Эмпэшник указывает согнутым пальцем на бункер охраны посередине дороги. Из бункера выгрызен здоровый кусок. Минометный снаряд пробил один ряд мешков и раскромсал другой, из которого высыпался песок.

Я говорю: «Он со мной».

С презрительной ухмылкой сержант напрягается под своим новехоньким, чистым полевым обмундированием, какое носят в Америке. На белом чехле его каски красным выведено «Военная Полиция», ремень белый с золотой пряжкой, на которой орел, земной шар и якорь, ярко блистает новенький пистолет сорок пятого калибра, как и черные начищенные до блеска ботинки, какие носят в Америке. Дубина-эмпэшник самодовольно купается в своей власти, разрешающей ему требовать обыденных мелочей. «Он будет делать, что я скажу. Кап-рал» – постукивает по черным металлическим уголкам на петлицах концом своей каштановой палки. – «А я – сержант».

Я киваю. «Так точно. Точно так, служака ты гребаный. Но вот он – только младший капрал. И приказы ему отдаю я».

Дубина-эмпэшник пожимает плечами. «Ну, хорошо. Хорошо, урод. Можешь отдавать ему свои приказания. А вот ты сам можешь набивать мешки песком, капрал. Много-много мешков».

Я не отрываю глаз от палубы. Изнутри меня начинает распирать нечто чреватое взрывом. Пока это давление нарастает, я ощущаю страх, ужасный напряг, а потом – как разрядка, выпуск пара: «Нет уж, тупорылая ты деревенщина. Никак нет, свинья гребаная. Нет уж, не собираюсь я. Нет, в твою рабочую команду Микки Мауса направляться я не собираюсь. И знаешь, почему? А?» Я вгоняю магазин обратно в свою М-16 и передергиваю затвор, досылая патрон.

А вот сейчас я уже улыбаюсь. Улыбаясь, я вдавливаю пламегаситель в рыхлый живот дубины-эмпэшника и жду, когда он издаст лишь звук, любой звук, или пошевелится хоть чуть-чуть, и вот тогда я нажму на спусковой крючок.

У дубины-эмпэшника отвисает челюсть. Больше сказать ему нечего. Полагаю, он больше не хочет, чтобы я набивал его мешки песком.

Дощечка с карандашом падают на землю.

Пятясь спиной вперед, дубина-эмпэшник отступает в свой бункер, так и не закрыв рта и подняв руки вверх.
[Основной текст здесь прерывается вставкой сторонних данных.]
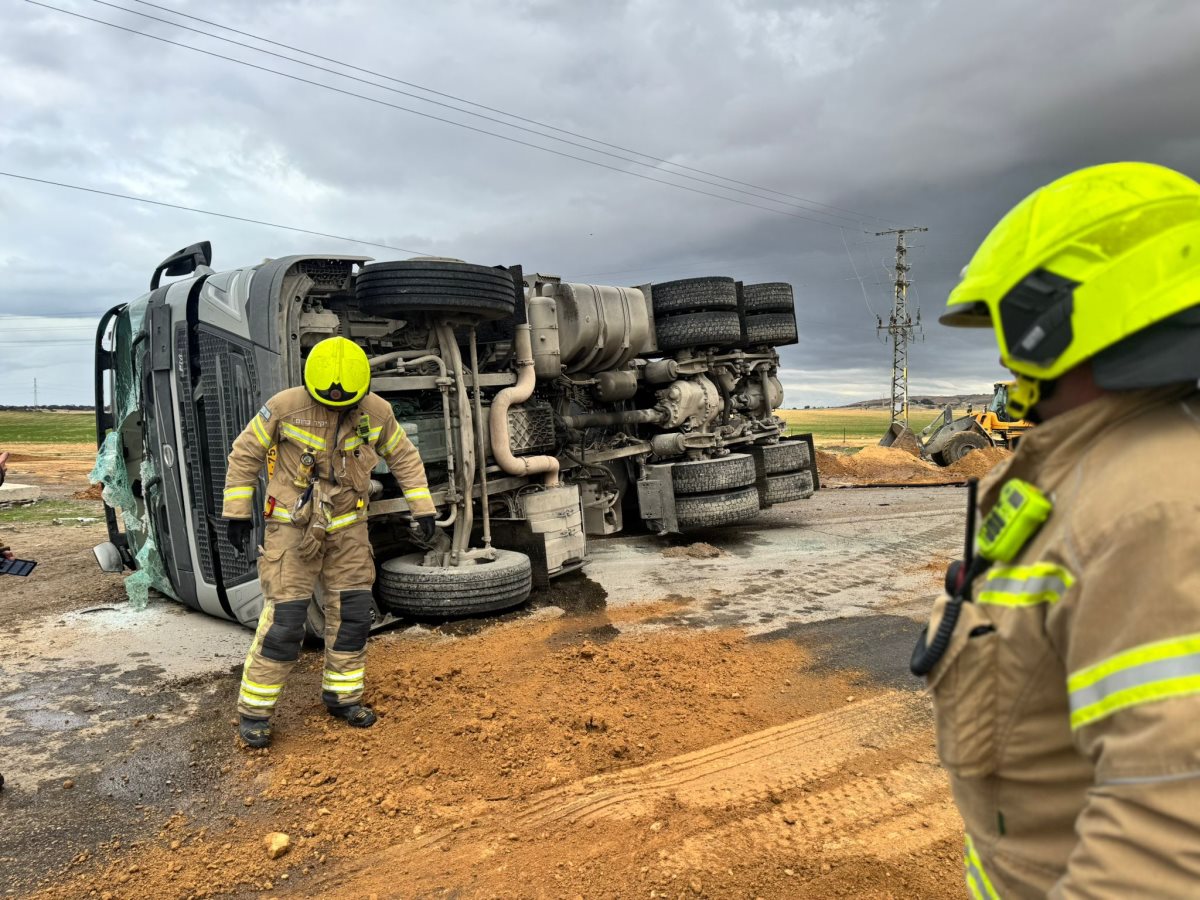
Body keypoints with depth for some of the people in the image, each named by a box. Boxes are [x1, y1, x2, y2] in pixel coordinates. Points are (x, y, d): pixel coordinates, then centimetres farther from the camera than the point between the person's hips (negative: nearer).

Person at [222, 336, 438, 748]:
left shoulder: (376, 411, -6)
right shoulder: (286, 406, -16)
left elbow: (404, 456, 8)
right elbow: (245, 454, -3)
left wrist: (422, 507, 5)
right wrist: (236, 511, -1)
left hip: (347, 528, 4)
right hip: (293, 527, -4)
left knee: (352, 614, 7)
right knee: (284, 620, -6)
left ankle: (341, 695, 25)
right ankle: (253, 709, 11)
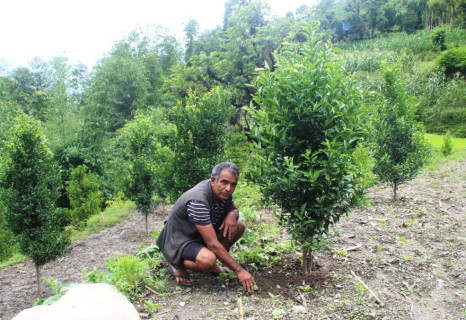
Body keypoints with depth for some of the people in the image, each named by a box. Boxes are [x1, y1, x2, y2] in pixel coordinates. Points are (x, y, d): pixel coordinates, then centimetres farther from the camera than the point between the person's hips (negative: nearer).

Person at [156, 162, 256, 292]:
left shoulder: (223, 191, -9)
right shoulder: (198, 201, -34)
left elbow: (235, 209, 11)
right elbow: (213, 244, -33)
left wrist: (232, 215, -16)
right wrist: (239, 270, -28)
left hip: (200, 235, 9)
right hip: (179, 239, -8)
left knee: (239, 226, -5)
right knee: (208, 260, -37)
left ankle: (211, 264, 8)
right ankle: (178, 266, -4)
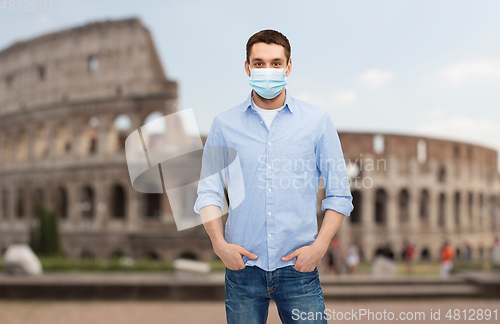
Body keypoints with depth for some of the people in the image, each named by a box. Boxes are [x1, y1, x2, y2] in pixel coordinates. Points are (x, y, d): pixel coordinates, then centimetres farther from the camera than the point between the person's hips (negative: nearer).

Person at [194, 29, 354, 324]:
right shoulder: (225, 124, 6)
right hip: (243, 266, 1)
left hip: (299, 267, 0)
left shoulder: (318, 120, 4)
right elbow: (209, 192, 7)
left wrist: (319, 247, -7)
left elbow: (339, 194, 4)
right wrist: (219, 243, -7)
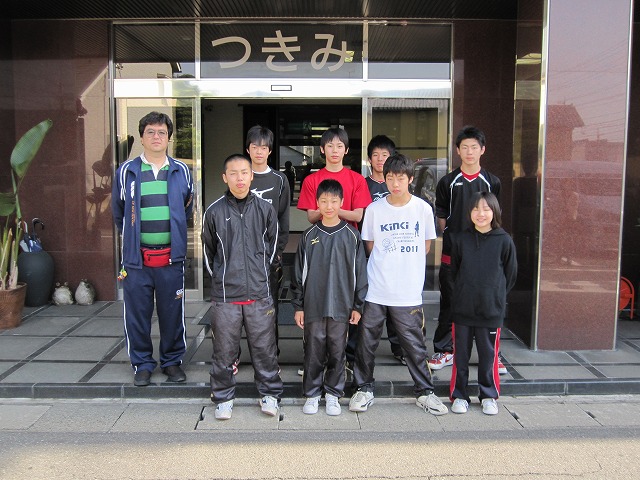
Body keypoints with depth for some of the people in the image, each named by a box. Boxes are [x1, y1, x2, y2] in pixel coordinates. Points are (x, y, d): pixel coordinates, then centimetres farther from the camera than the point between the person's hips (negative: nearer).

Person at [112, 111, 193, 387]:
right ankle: (142, 364, 23)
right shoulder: (126, 172, 4)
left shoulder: (181, 172, 5)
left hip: (171, 258, 0)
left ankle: (172, 361, 25)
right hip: (136, 258, 0)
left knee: (172, 313, 8)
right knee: (137, 314, 7)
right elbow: (118, 213, 15)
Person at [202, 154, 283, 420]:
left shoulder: (265, 210, 2)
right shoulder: (214, 212, 0)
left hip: (259, 293, 1)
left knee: (264, 348, 9)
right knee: (224, 351, 8)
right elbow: (209, 251, 12)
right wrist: (220, 277, 12)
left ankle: (270, 394, 25)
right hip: (224, 295, 0)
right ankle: (223, 398, 24)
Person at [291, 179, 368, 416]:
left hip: (341, 305, 0)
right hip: (313, 305, 0)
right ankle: (312, 394, 23)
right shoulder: (309, 235, 3)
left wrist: (358, 305, 2)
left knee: (337, 352, 8)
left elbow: (360, 272, 4)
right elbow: (299, 273, 5)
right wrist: (298, 305, 3)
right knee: (313, 351, 7)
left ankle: (333, 394, 24)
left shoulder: (351, 235, 1)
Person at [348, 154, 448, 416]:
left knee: (414, 344, 8)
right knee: (366, 341, 8)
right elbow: (370, 246, 9)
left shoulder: (422, 208, -1)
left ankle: (424, 392, 25)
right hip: (375, 289, 1)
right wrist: (388, 266, 3)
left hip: (409, 292, 0)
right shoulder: (374, 209, 0)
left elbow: (425, 246, 9)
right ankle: (364, 389, 25)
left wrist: (406, 266, 6)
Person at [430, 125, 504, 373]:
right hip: (453, 252, -1)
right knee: (449, 303, 6)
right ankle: (444, 350, 17)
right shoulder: (448, 182, 3)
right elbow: (441, 217, 7)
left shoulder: (492, 182, 7)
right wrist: (453, 237, 2)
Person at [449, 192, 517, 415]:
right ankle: (459, 395, 23)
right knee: (460, 354, 9)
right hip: (462, 309, 1)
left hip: (491, 310, -1)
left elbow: (510, 274, 5)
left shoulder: (504, 241, -4)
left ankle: (489, 396, 27)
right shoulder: (460, 239, 0)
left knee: (488, 355, 10)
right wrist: (464, 293, 9)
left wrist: (496, 295, 7)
Какое-то время Стропила от испуга не может рта открыть.

Я говорю:

– Привыкнешь еще к местным порядкам. Другим станешь. Все поймешь.

Стропила по-прежнему молчит. Мы идем дальше. Наконец он отвечает:

– Ты же всерьез. Ты ведь мог его убить. Ни за что.

– Именно так.

Стропила глядит на меня, как будто видит в первый раз.

– Тут все такие? Ты же смеялся. Как...

– Об этом обычно не говорят. Этого не объяснишь. Вот побываешь в говне, запишешь на личный счет первый труп – тогда поймешь.